3. Participant Education. Educated participants serve as an important line of defense against social engineering and account takeover attacks. Consistent with DOL guidance, communicate cybersecurity best practices to plan participants. Encourage strong passwords, multi-factor authentication, and regular monitoring of account activity. Provide clear instructions for reporting suspected fraud or unauthorized account access.
4. Employee Education. Human error remains a leading cause of data breaches. Fiduciaries should ensure that all individuals with access to plan data receive regular cybersecurity training, at least annually. Training should cover how to recognize phishing emails and social engineering attempts, proper handling of sensitive information (including appropriate and inappropriate use of AI), and procedures for reporting suspected incidents. Also consider including a statement on cybersecurity in your Summary Plan Description that directs participants to the DOL’s online security tips.

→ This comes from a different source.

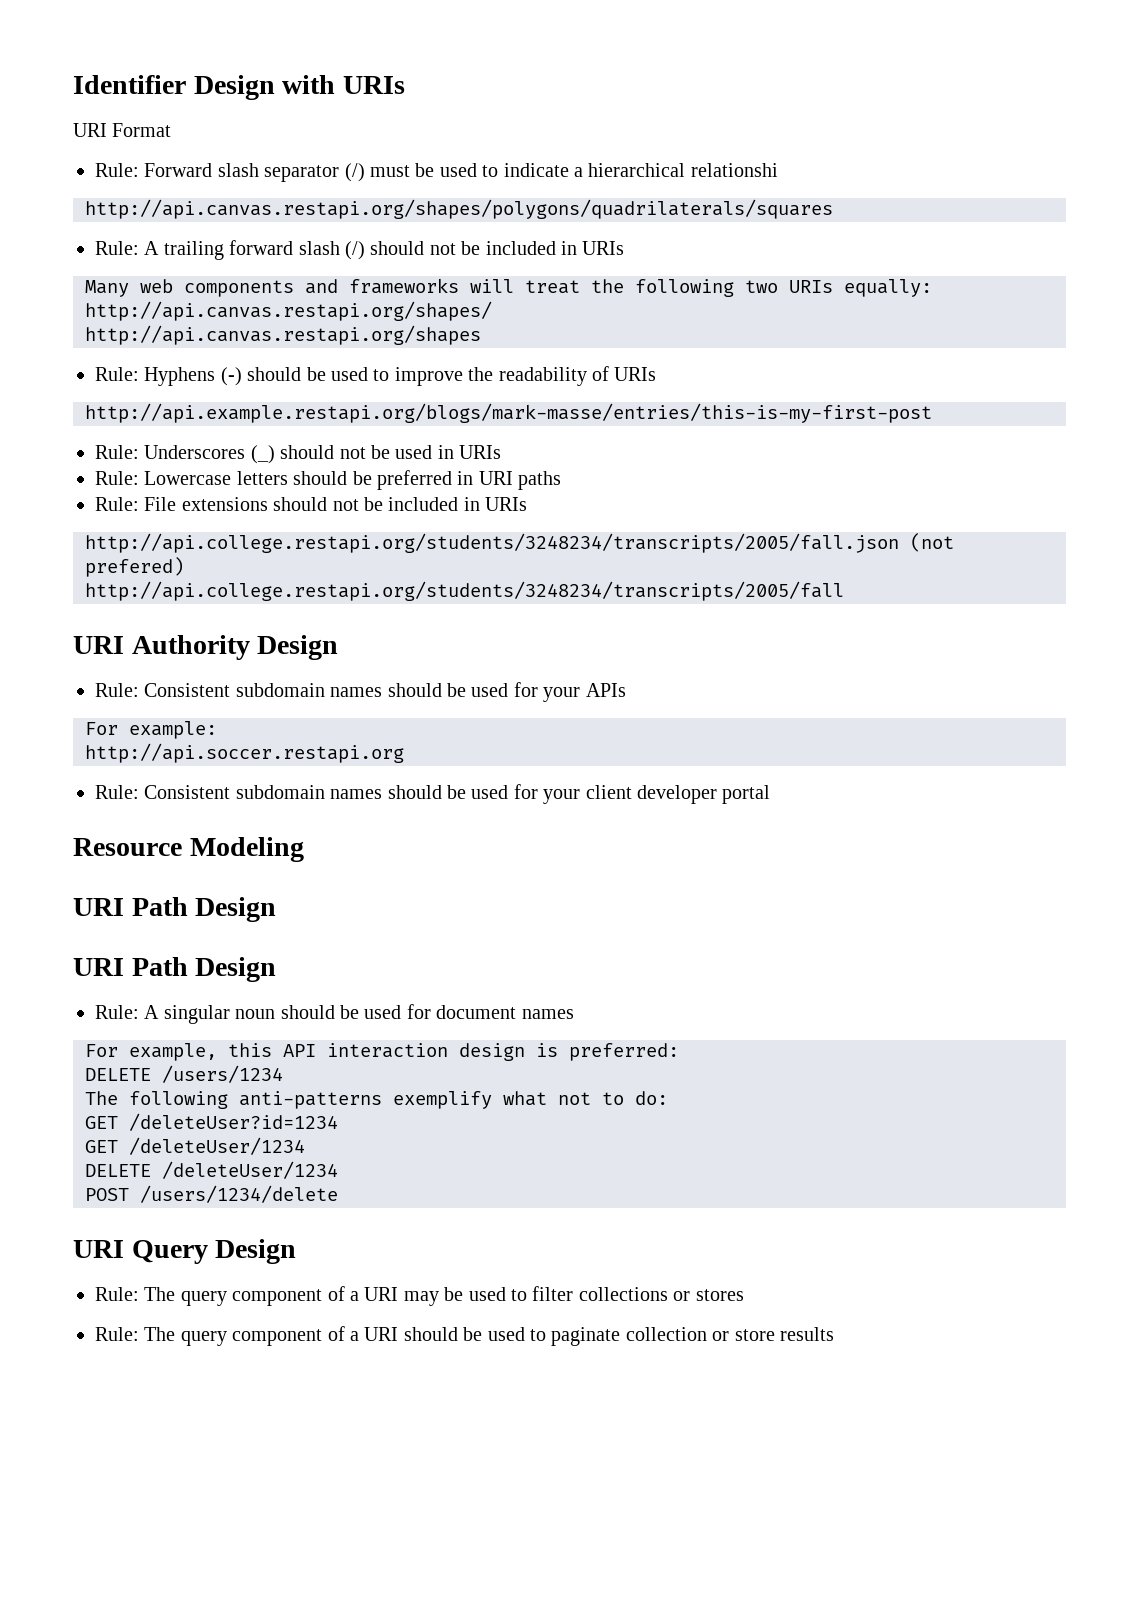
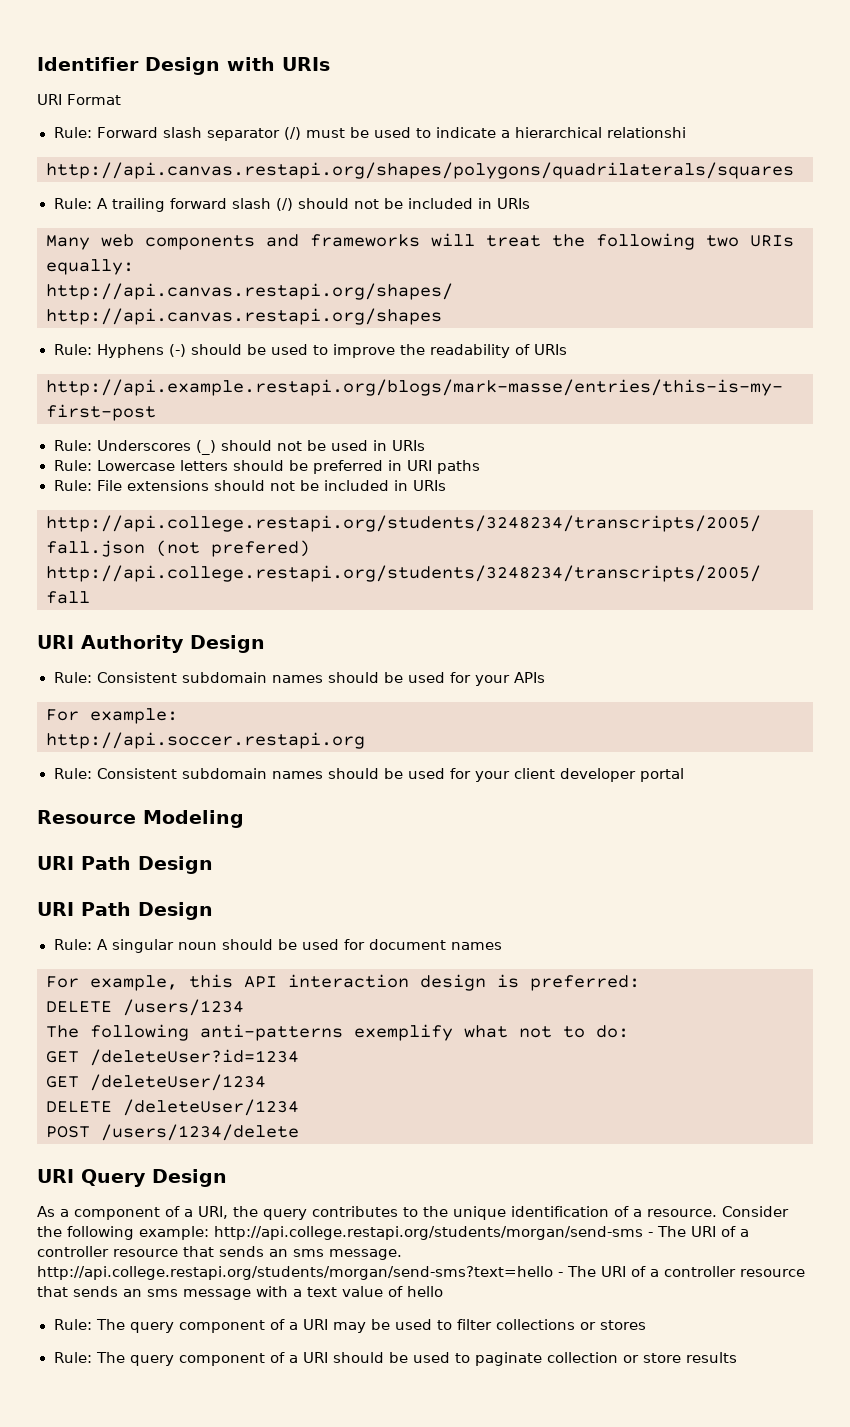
(297, 1251) none -> [37,1206,789,1220] [37,1226,749,1240] [37,1246,402,1260] [37,1266,805,1280] [37,1286,443,1300] // As a component of a URI, the query contributes to the unique identification of a resource. Consider the following example: http://api.college.restapi.org/students/morgan/send-sms - The URI of a controller resource that sends an sms message. http://api.college.restapi.org/students/morgan/send-sms?text=hello - The URI of a controller resource that sends an sms message with a text value of hello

5. Documentation. Last, but certainly not least, document all cybersecurity-related decisions. This includes records of service provider evaluations, ongoing vendor reviews, training activities, cybersecurity policy reviews updates, incident response actions, and insurance reviews. Documentation of decisions should include both a record of the final decision and the information reviewed in coming to such decision. In the event of a DOL audit or participant complaint, these records will demonstrate that the fiduciary acted prudently and in accordance with ERISA obligations. Without a good record, your other prudent actions may be for nothing if you have no way to prove they happened.